Go ahead and run the same search on a tablet. You’ll see a few more organic results, but still not many. Those PPC ads dominate. The same even goes for laptop computers. I’m constantly dismayed when running searches on my 13 inch Ultrabook. It sounds like a large enough monitor, yet I still only see three links above the fold. Whoever ranks No. 4 is going to see far fewer clicks than they once might have.
The recent trend of smaller, higher resolution screens has greatly affected the human aspect of search. Even if you managed to preserve your rankings through Panda and Penguin, you still might have seen your referrals drop.
If your rankings dropped from No. 1 or No. 2 to No. 4 or No. 5, you might have seen a disproportional drop in referrals. Chalk it up to the mobile revolution, which has introduced these small screens that leave only a select few links above the fold.
How to Fight Back this Mobile Friendly Revolution?
So how can we act against these forces? The answers aren’t simple. They require time and money that some bloggers just don’t have. But if you want to recover your referrals and traffic, here are a few suggestions.

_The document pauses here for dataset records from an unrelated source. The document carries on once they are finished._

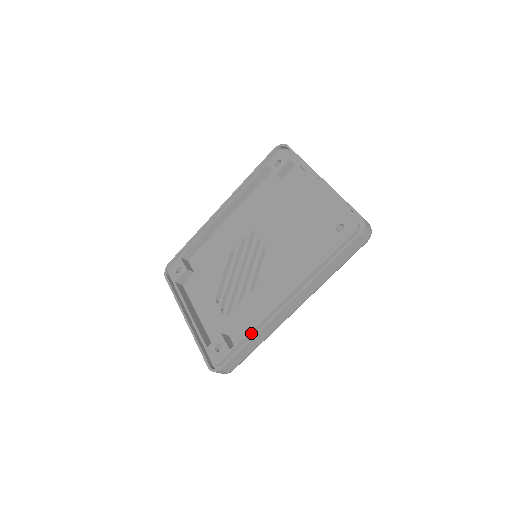
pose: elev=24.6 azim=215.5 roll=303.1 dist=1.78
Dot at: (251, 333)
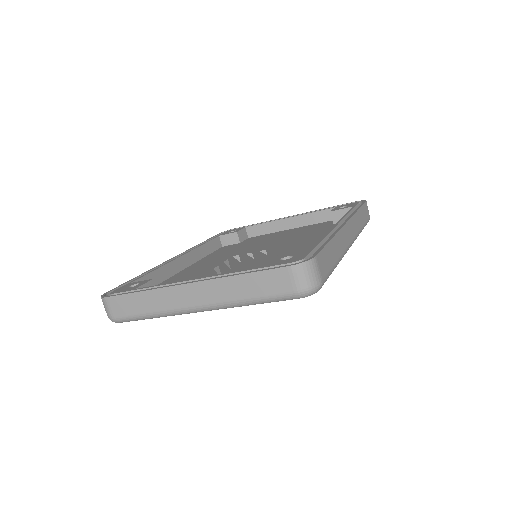
Dot at: (324, 241)
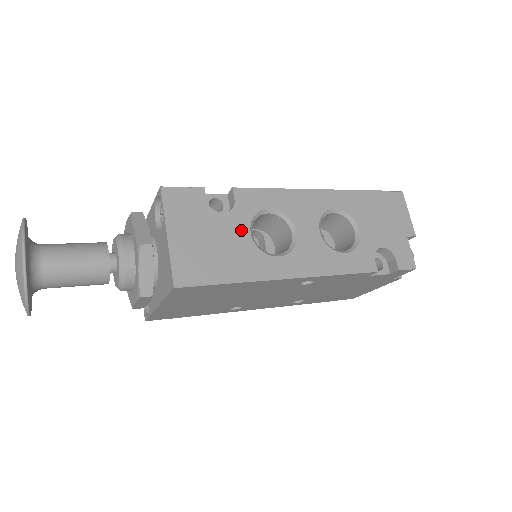
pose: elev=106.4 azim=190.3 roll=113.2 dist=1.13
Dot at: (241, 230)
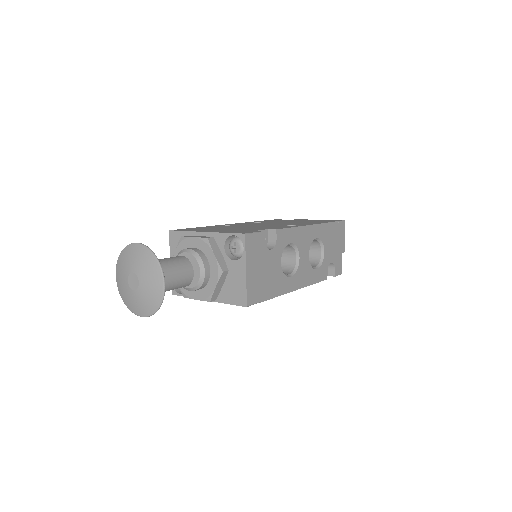
Dot at: (277, 261)
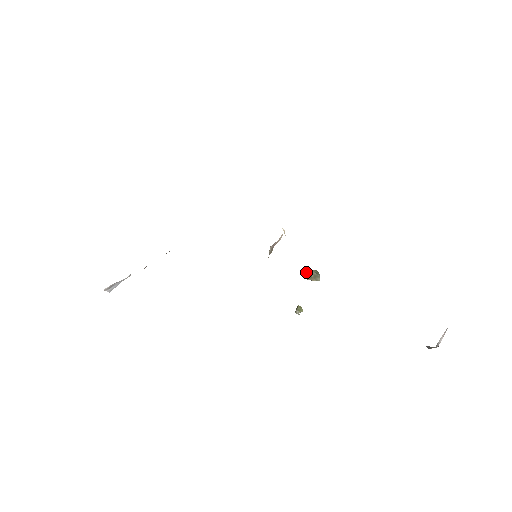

- Hit Twitter heavily. One of my blogs put a heavy emphasis on Twitter interaction earlier this year, and we’ve increased twitter followers by 2,000 in the last three months. We’ve also seen our referrals from Twitter grow rapidly. By early 2013 we expect they’ll exceed Google’s referrals, which will help offset the lost traffic from Google.
- Buy PPC ads. Many bloggers will scoff at this notion. Spend money to increase traffic? Pshaw. Yet it’s a proven method. Put yourself front and center, even on small-screened mobile devices by buying ads against your best keywords. It will cost you a few dollars, but it will pay off in referrals.
- Start a mailing list. It might be time to completely wean yourself off Google as a traffic source. Newsletters are great, because people give you permission to contact them directly. Newsletters also spread well via word-of-mouth, meaning you won’t be as dependent on Google for subscribers.
- Create a mobile app (publish it to Google Play Store, Apple Store) and mobile website. Attention is valuable, and when people download your mobile app they’re giving you their attention for as long as the app is open. There’s no reason to pass up this opportunity.
- You should learn about AMP and AMP WordPress plugin for faster delivery of pages on slow devices.
- Use a mobile friendly WordPress theme.
- I prefer Avada theme.
The move to smaller screens, whether it be on a smartphone, a tablet, or even a laptop, has changed the way SEO works. Previously you’d see many organic links above the fold. Now that number is reduced to the point where only the top one or two sit above the fold. There isn’t much webmasters can do about this.
Awareness is a good start, though. Once the issue is clear, then you can develop your own action plan. You’ll need it, too. We all know Google is going to make our lives more difficult again and again.